---- Input material
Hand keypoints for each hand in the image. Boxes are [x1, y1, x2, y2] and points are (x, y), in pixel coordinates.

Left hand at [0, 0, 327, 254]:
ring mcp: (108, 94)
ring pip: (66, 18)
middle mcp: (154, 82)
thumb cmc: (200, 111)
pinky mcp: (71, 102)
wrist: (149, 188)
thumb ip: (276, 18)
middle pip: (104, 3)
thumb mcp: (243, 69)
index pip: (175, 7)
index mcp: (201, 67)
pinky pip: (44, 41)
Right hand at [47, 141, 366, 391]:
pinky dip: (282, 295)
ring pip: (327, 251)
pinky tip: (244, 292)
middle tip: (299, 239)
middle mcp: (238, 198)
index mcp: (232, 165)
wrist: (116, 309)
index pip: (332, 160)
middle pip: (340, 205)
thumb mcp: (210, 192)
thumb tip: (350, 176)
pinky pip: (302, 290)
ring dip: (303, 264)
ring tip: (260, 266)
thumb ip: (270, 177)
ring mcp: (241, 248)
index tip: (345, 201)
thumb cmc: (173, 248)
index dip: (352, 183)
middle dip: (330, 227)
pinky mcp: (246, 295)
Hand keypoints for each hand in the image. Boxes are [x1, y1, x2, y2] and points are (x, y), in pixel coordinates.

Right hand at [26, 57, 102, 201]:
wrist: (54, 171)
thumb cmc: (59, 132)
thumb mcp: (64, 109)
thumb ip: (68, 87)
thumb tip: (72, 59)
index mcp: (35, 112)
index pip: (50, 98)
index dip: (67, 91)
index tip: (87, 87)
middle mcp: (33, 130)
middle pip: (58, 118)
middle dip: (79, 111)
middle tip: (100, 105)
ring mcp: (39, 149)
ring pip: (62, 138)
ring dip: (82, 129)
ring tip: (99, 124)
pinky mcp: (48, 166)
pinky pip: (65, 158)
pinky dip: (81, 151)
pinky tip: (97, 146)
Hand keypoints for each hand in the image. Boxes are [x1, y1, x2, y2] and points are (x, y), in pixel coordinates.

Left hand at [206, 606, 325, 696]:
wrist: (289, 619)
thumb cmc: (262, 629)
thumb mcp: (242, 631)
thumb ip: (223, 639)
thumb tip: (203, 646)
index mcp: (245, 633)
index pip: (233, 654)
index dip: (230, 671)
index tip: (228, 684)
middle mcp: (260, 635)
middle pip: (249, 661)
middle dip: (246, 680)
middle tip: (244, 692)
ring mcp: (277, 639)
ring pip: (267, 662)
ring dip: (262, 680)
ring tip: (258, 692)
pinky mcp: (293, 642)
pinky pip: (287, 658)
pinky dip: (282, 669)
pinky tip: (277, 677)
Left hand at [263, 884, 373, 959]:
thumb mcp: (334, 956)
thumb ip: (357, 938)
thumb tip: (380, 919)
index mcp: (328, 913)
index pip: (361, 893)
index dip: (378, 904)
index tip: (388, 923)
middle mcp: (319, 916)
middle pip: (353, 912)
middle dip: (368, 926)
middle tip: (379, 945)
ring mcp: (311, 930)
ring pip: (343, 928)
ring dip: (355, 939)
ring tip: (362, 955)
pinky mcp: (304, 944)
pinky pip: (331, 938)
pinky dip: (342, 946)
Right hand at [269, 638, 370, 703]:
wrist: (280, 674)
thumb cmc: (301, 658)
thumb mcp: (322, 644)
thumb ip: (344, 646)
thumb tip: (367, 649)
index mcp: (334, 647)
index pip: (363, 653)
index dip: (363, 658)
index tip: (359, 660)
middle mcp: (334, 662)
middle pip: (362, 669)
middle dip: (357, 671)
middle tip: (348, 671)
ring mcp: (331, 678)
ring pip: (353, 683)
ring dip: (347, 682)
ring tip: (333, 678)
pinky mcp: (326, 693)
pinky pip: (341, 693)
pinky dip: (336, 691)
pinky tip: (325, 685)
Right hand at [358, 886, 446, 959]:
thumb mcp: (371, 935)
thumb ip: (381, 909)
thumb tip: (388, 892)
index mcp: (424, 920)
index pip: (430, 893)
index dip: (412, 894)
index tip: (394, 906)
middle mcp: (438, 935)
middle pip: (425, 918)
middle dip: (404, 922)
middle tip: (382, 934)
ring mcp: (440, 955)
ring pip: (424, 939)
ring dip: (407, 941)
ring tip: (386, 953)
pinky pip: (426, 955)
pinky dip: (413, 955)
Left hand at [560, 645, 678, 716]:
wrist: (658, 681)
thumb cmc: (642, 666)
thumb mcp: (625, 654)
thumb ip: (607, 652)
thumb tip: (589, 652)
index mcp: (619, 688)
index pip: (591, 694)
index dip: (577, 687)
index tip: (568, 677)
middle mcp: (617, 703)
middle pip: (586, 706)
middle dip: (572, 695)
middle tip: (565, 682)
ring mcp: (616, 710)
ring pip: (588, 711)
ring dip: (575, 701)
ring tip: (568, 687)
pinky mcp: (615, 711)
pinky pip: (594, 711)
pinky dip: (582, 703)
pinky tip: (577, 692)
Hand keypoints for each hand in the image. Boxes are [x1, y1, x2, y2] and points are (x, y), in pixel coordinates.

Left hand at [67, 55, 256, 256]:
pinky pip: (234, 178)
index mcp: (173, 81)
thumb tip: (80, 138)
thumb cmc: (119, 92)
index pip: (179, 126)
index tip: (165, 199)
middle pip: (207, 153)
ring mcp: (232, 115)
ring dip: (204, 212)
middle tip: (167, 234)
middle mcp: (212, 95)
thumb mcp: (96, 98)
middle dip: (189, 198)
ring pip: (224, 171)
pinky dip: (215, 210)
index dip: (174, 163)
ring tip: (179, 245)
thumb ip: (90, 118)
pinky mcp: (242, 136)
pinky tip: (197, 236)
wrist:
--------
Exercise details: In the records above, find the line containing "index tip: (165, 199)" and print it and every later line exactly, through the last one.

Response area:
index tip: (165, 199)
middle pip: (207, 153)
ring mcp: (232, 115)
ring dip: (204, 212)
middle tip: (167, 234)
middle mcp: (212, 95)
thumb mcp: (96, 98)
middle dip: (189, 198)
ring pip: (224, 171)
pinky dip: (215, 210)
index dip: (174, 163)
ring tip: (179, 245)
thumb ip: (90, 118)
pinky mcp: (242, 136)
pinky tip: (197, 236)
wrist:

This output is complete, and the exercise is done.